There's been a feeding frenzy over health care. Not surprisingly, the public has noticed and shifted their attitudes accordingly.
Though roll-out troubles for the Affordable Care Act began almost immediately with the start of the open-enrollment period on Oct. 1, polls showed support for “Obamacare” fairly stable for the first month. That’s begun to change.
Last week, Gallup
showed public turning against the law in greater numbers, and today, a new Washington Post
/ABC News poll
shows a similar trend. Indeed, the new survey results are pretty brutal across the board – President Obama’s standing has taken a severe hit.
None of this comes as a surprise. In recent weeks, there’s been a feeding frenzy over health care – the dysfunctional website, the cancelation notices, the breathless speculation about whether Obama is a “liar” or the “biggest liar ever” – and the American mainstream is bound to react after being told countless times that ACA rollout troubles are Watergate, Katrina, Iraq, and Iran-Contra all rolled up into one.
If the polls didn’t swing heavily against the law and the White House, one would have to start questioning the validity of the results.
There is, however, a certain irony to the sharp shift in public attitudes: things are starting to get a little better
Despite the disastrous rollout of the federal government’s healthcare website, enrollment is surging in many states as tens of thousands of consumers sign up for insurance plans made available by President Obama’s health law. A number of states that use their own systems, including California, are on track to hit enrollment targets for 2014 because of a sharp increase in November, according to state officials. “What we are seeing is incredible momentum,” said Peter Lee, director of Covered California, the nation’s largest state insurance marketplace…. Several other states, including Connecticut and Kentucky, are outpacing their enrollment estimates, even as states that depend on the federal website lag far behind. In Minnesota, enrollment in the second half of October ran at triple the rate of the first half, officials said. Washington state is also on track to easily exceed its October enrollment figure, officials said.

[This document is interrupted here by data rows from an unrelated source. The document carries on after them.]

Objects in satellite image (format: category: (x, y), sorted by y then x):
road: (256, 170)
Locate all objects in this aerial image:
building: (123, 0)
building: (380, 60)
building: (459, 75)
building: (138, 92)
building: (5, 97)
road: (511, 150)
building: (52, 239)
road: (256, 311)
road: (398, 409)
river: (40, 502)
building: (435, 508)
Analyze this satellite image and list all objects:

To be sure, this is likely cold comfort to those running into trouble on the federal website, but the “surge” in enrollment numbers nevertheless suggests increased interest in signing up for coverage and strong demand for benefits. Once healthcare.gov is on track – if it gets on track – there’s ample reason to believe enrollment totals will show marked improvement everywhere.

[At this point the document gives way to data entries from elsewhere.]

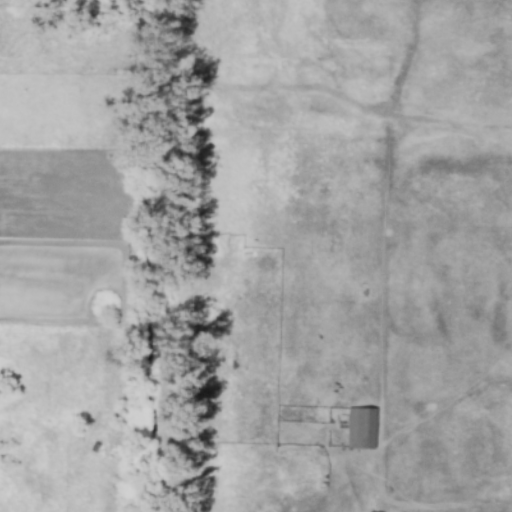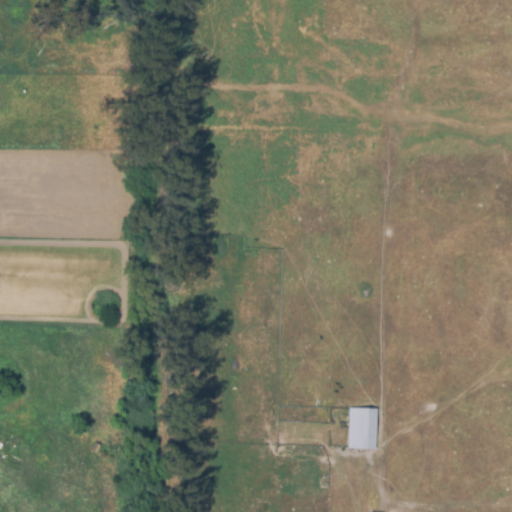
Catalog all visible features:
building: (362, 427)
building: (360, 428)
building: (95, 447)
building: (323, 482)
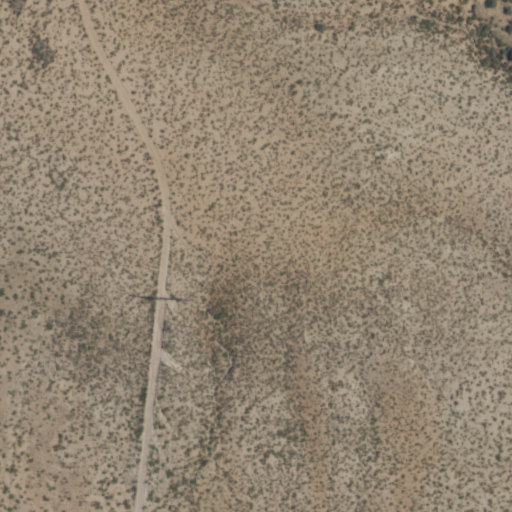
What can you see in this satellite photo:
road: (161, 248)
power tower: (182, 301)
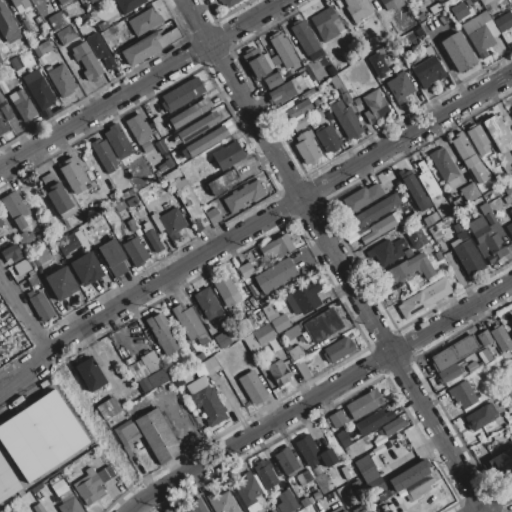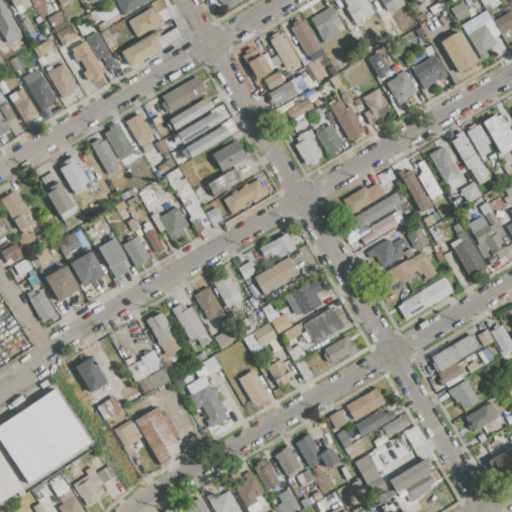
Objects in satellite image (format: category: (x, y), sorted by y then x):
building: (90, 1)
building: (93, 1)
building: (61, 2)
building: (63, 2)
building: (226, 2)
building: (228, 2)
building: (485, 2)
building: (19, 4)
building: (19, 4)
building: (389, 4)
building: (391, 4)
building: (491, 4)
building: (127, 5)
building: (128, 5)
building: (436, 8)
building: (356, 9)
building: (357, 10)
building: (421, 18)
building: (55, 19)
building: (56, 20)
building: (143, 21)
building: (503, 21)
building: (144, 22)
building: (503, 22)
building: (324, 24)
building: (325, 24)
building: (7, 25)
building: (103, 26)
building: (6, 27)
building: (479, 33)
building: (480, 35)
building: (66, 36)
building: (303, 36)
building: (305, 39)
building: (110, 45)
building: (148, 46)
building: (147, 47)
building: (41, 49)
building: (42, 49)
building: (100, 50)
building: (99, 51)
building: (282, 51)
building: (283, 51)
building: (428, 51)
building: (456, 52)
building: (458, 52)
building: (416, 58)
building: (275, 59)
building: (86, 61)
building: (86, 62)
building: (258, 67)
building: (261, 67)
building: (315, 67)
building: (327, 71)
building: (427, 72)
building: (428, 72)
building: (60, 80)
building: (61, 81)
building: (272, 81)
building: (335, 82)
road: (142, 85)
building: (399, 88)
building: (400, 88)
building: (37, 89)
building: (37, 89)
building: (286, 91)
building: (283, 92)
building: (181, 94)
building: (182, 94)
building: (346, 98)
building: (318, 102)
building: (357, 102)
building: (289, 104)
building: (22, 105)
building: (23, 106)
building: (296, 106)
building: (373, 107)
building: (375, 107)
building: (298, 109)
building: (4, 110)
building: (511, 111)
building: (188, 113)
building: (189, 113)
building: (318, 114)
building: (344, 119)
building: (156, 120)
building: (345, 120)
building: (298, 124)
building: (3, 125)
building: (2, 127)
building: (197, 127)
building: (195, 128)
building: (138, 131)
building: (138, 131)
building: (498, 133)
building: (497, 134)
building: (327, 138)
building: (328, 139)
building: (477, 140)
building: (477, 140)
building: (117, 141)
building: (117, 141)
building: (205, 141)
building: (202, 142)
building: (160, 146)
building: (305, 148)
building: (306, 148)
building: (103, 155)
building: (104, 155)
building: (226, 155)
building: (227, 156)
building: (468, 158)
building: (468, 158)
building: (168, 163)
building: (442, 166)
building: (445, 167)
building: (509, 168)
building: (72, 176)
building: (73, 176)
building: (427, 180)
building: (426, 181)
building: (223, 182)
building: (220, 183)
building: (413, 190)
building: (414, 190)
building: (468, 192)
building: (469, 192)
building: (147, 195)
building: (56, 196)
building: (147, 196)
building: (242, 196)
building: (242, 197)
building: (361, 197)
building: (362, 197)
building: (188, 199)
building: (187, 200)
building: (59, 201)
building: (457, 203)
building: (14, 209)
building: (15, 209)
building: (485, 209)
building: (377, 210)
building: (375, 211)
building: (465, 215)
building: (213, 216)
building: (511, 219)
building: (428, 221)
building: (1, 223)
building: (171, 223)
building: (171, 223)
building: (0, 225)
building: (132, 225)
road: (251, 228)
building: (378, 228)
building: (509, 228)
building: (379, 229)
building: (487, 236)
building: (488, 237)
building: (25, 238)
building: (43, 239)
building: (151, 241)
building: (153, 241)
building: (67, 244)
building: (275, 248)
building: (277, 249)
building: (134, 251)
building: (135, 251)
building: (386, 251)
building: (384, 253)
building: (465, 253)
building: (10, 254)
building: (11, 255)
road: (333, 256)
building: (438, 256)
building: (112, 257)
building: (466, 257)
building: (112, 258)
building: (448, 258)
building: (21, 267)
building: (409, 268)
building: (410, 268)
building: (84, 269)
building: (85, 269)
building: (245, 271)
building: (274, 275)
building: (276, 276)
building: (59, 283)
building: (60, 283)
building: (225, 290)
building: (226, 290)
building: (306, 297)
building: (302, 298)
building: (423, 298)
building: (425, 299)
building: (207, 304)
building: (207, 304)
building: (39, 306)
building: (40, 306)
road: (24, 312)
building: (279, 323)
building: (189, 324)
building: (280, 324)
building: (191, 325)
building: (321, 325)
building: (322, 326)
building: (510, 326)
building: (245, 327)
building: (162, 333)
building: (162, 334)
building: (257, 338)
building: (258, 338)
building: (483, 338)
building: (484, 339)
building: (500, 339)
building: (501, 339)
building: (222, 340)
building: (338, 349)
building: (337, 350)
building: (453, 352)
building: (296, 354)
building: (452, 354)
building: (484, 356)
building: (472, 367)
building: (303, 368)
building: (212, 369)
building: (147, 372)
building: (147, 372)
building: (277, 372)
building: (277, 373)
building: (447, 373)
building: (450, 373)
building: (88, 374)
building: (91, 377)
building: (252, 388)
building: (252, 388)
building: (205, 393)
building: (509, 393)
road: (320, 395)
building: (462, 395)
building: (462, 395)
building: (206, 401)
building: (363, 404)
building: (363, 405)
building: (108, 407)
building: (107, 408)
building: (44, 414)
building: (480, 416)
building: (480, 418)
building: (336, 419)
building: (338, 420)
building: (373, 421)
building: (372, 422)
building: (392, 426)
building: (394, 427)
building: (125, 434)
building: (127, 434)
building: (41, 436)
building: (157, 436)
building: (158, 436)
building: (343, 439)
building: (314, 453)
building: (314, 453)
building: (285, 460)
building: (298, 460)
building: (500, 460)
building: (286, 462)
building: (316, 471)
building: (264, 474)
building: (265, 475)
building: (410, 475)
building: (304, 478)
building: (412, 480)
building: (6, 481)
building: (7, 481)
building: (372, 482)
building: (89, 486)
building: (368, 486)
building: (58, 488)
building: (89, 488)
building: (419, 488)
building: (247, 492)
building: (250, 494)
building: (317, 495)
building: (386, 495)
road: (494, 501)
building: (221, 502)
building: (284, 502)
building: (306, 502)
building: (222, 503)
building: (428, 503)
building: (68, 506)
building: (69, 506)
building: (194, 506)
building: (193, 507)
building: (38, 508)
building: (361, 508)
building: (362, 508)
building: (339, 509)
building: (272, 510)
building: (280, 510)
building: (340, 510)
building: (274, 511)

Indeed, even the federal site is showing signs of improvement. Jon Chait noted
yesterday, “Lost in the Keep Your Plan imbroglio, it appears that healthcare.gov has already reached a point of functionality. It can currently handle
20,000–25,000 simultaneous users. That may or may not qualify as a full Hanukkah Miracle
fixed website by the end of the month, but it’s probably enough, at the very least, to let the law muddle through.”
The truth has always been obvious, though unsatisfying for those eager for hair-on-fire speculation: early stumbles aren’t nearly as important as strong finishes. How a team plays in the first quarter is of interest, but the final score is determinative.

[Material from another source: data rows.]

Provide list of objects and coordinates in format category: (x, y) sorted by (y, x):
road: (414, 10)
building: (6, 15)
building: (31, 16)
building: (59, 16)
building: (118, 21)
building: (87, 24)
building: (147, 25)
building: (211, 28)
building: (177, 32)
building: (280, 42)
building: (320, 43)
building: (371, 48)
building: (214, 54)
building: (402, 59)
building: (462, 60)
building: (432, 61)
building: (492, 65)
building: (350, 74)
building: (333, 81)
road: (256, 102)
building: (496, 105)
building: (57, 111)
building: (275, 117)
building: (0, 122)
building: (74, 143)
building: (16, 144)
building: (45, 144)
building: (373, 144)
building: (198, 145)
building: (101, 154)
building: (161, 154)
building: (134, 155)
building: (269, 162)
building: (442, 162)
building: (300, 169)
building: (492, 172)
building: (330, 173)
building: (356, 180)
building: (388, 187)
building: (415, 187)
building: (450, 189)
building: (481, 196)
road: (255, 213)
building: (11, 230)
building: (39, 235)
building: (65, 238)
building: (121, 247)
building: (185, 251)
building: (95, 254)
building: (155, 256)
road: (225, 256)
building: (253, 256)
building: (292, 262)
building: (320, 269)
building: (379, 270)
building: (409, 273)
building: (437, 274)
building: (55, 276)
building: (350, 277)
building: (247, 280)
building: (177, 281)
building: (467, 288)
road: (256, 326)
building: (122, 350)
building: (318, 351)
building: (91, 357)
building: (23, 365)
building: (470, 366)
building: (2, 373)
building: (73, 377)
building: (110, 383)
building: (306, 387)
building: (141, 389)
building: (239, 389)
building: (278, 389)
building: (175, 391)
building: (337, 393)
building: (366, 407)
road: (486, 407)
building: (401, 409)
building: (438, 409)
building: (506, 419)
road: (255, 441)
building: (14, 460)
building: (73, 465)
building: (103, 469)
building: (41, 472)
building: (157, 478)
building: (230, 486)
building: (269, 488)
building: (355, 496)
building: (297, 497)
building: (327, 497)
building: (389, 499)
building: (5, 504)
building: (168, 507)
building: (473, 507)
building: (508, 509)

If the Obama administration can’t correct its mistakes and address ongoing problems, a genuine political crisis will unfold. But if the administration can improve the system and resolve concerns, the Health Care Panic of the Fall of 2013 will fade away. Several years from now, when tens of millions of previously uninsured Americans have coverage, and tens of millions more cherish the benefits and health care security they lacked before, someone will say, “Remember when the political world was apoplectic for a couple of months about rollout troubles and Obama took a hit in some polls?”
And the answer will very likely be, “Not really.”